Penemuan Jasad di Lahan Kosong Cikeas
Pada tanggal 23 Maret 2026, jasad Alfin Maksalmina Windian ditemukan dalam kondisi terkubur sedalam tiga meter di lahan kosong kawasan Cikeas. Kejadian ini mengejutkan masyarakat setempat dan mengundang perhatian dari berbagai pihak, termasuk aparat kepolisian yang langsung melakukan penyelidikan.
Lokasi penemuan jasad tersebut berada di area belakang samping Gedung Wisata Juang Korps Brimob Polri, Kecamatan Gunungputri, Kabupaten Bogor, Jawa Barat. Area ini diketahui jarang dilalui oleh warga sekitar, sehingga membuat pengungkapan kasus ini semakin menarik perhatian.
Warga Syok dengan Kejadian Ini
Salah satu warga setempat, Yani, mengaku sangat terkejut dan syok setelah mengetahui adanya penemuan jasad tersebut. Ia menyampaikan bahwa ia tidak mengetahui secara pasti tentang kejadian tersebut. Menurutnya, saat pengungkapan dilakukan, ia memilih untuk pulang dan menutup usahanya.
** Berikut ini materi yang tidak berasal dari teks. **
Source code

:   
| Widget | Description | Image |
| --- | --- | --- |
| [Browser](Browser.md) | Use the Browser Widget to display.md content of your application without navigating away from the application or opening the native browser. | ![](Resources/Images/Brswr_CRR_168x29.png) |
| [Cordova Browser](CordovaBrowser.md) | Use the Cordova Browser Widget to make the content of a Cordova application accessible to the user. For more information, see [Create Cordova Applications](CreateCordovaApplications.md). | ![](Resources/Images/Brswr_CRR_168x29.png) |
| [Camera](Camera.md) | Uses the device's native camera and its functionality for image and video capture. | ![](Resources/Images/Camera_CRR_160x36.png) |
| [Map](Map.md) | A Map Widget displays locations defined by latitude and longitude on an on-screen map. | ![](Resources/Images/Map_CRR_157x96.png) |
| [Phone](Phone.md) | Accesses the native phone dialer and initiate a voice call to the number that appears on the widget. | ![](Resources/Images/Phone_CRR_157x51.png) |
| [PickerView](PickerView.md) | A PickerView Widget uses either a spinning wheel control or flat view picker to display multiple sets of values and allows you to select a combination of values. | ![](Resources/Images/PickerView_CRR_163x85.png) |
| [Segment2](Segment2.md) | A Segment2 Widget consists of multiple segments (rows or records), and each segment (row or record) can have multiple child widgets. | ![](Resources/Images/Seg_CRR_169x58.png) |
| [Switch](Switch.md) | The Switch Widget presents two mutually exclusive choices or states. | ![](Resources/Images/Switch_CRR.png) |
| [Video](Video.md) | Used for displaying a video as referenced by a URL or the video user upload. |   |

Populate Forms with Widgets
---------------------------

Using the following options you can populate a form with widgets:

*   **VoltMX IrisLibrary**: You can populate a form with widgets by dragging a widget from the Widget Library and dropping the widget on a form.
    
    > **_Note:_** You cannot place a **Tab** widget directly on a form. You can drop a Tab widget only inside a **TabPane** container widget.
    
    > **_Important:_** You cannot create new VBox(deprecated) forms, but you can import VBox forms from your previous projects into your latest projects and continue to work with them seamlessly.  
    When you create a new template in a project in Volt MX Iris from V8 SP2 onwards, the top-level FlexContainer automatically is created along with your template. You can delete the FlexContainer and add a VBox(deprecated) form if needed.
Ia juga mengungkapkan bahwa pada hari penemuan jasad Alfin, ia melihat sejumlah orang memasuki area tersebut sambil membawa cangkul. Meskipun begitu, ia tidak bisa melihat secara detail karena berada di dalam ruangan.
Menurut Yani, area tersebut selama ini sepi dari aktivitas masyarakat. Namun, sesekali warga memanfaatkan ilalang di lokasi tersebut sebagai pakan ternak.
Proses Identifikasi dan Penangkapan Terduga Pelaku
Jasad Alfin ditemukan oleh Tim Resmob Polda Metro Jaya pada Rabu (23/3/2026). Setelah itu, jasad korban dibawa ke RS Polri Kramat Jati, Jakarta Timur, untuk proses identifikasi lebih lanjut. Selain itu, aparat kepolisian juga telah menangkap terduga pelaku dalam kasus ini.
Namun, hingga saat ini, pihak kepolisian belum memberikan informasi lebih lanjut terkait identitas maupun jumlah pelaku yang ditangkap serta peran mereka dalam tewasnya Alfin. Kasat Reskrim Polres Metro Jakarta Timur AKBP Dicky Fertoffan hanya menyampaikan bahwa kasus ini ditangani oleh Resmob Polda.
Penguburan Jenazah Alfin
Setelah proses identifikasi selesai, jenazah Alfin akhirnya dimakamkan di TPU Cilangkap, Jakarta Timur, pada Kamis (26/3/2026) siang. Sebelumnya, jasad Alfin sempat ingin dimakamkan di TPU Cipayung. Liang lahat bahkan sudah digali. Perubahan tempat pemakaman diketahui oleh awak media setelah petugas TPU Cipayung memberitahu pada Kamis sore.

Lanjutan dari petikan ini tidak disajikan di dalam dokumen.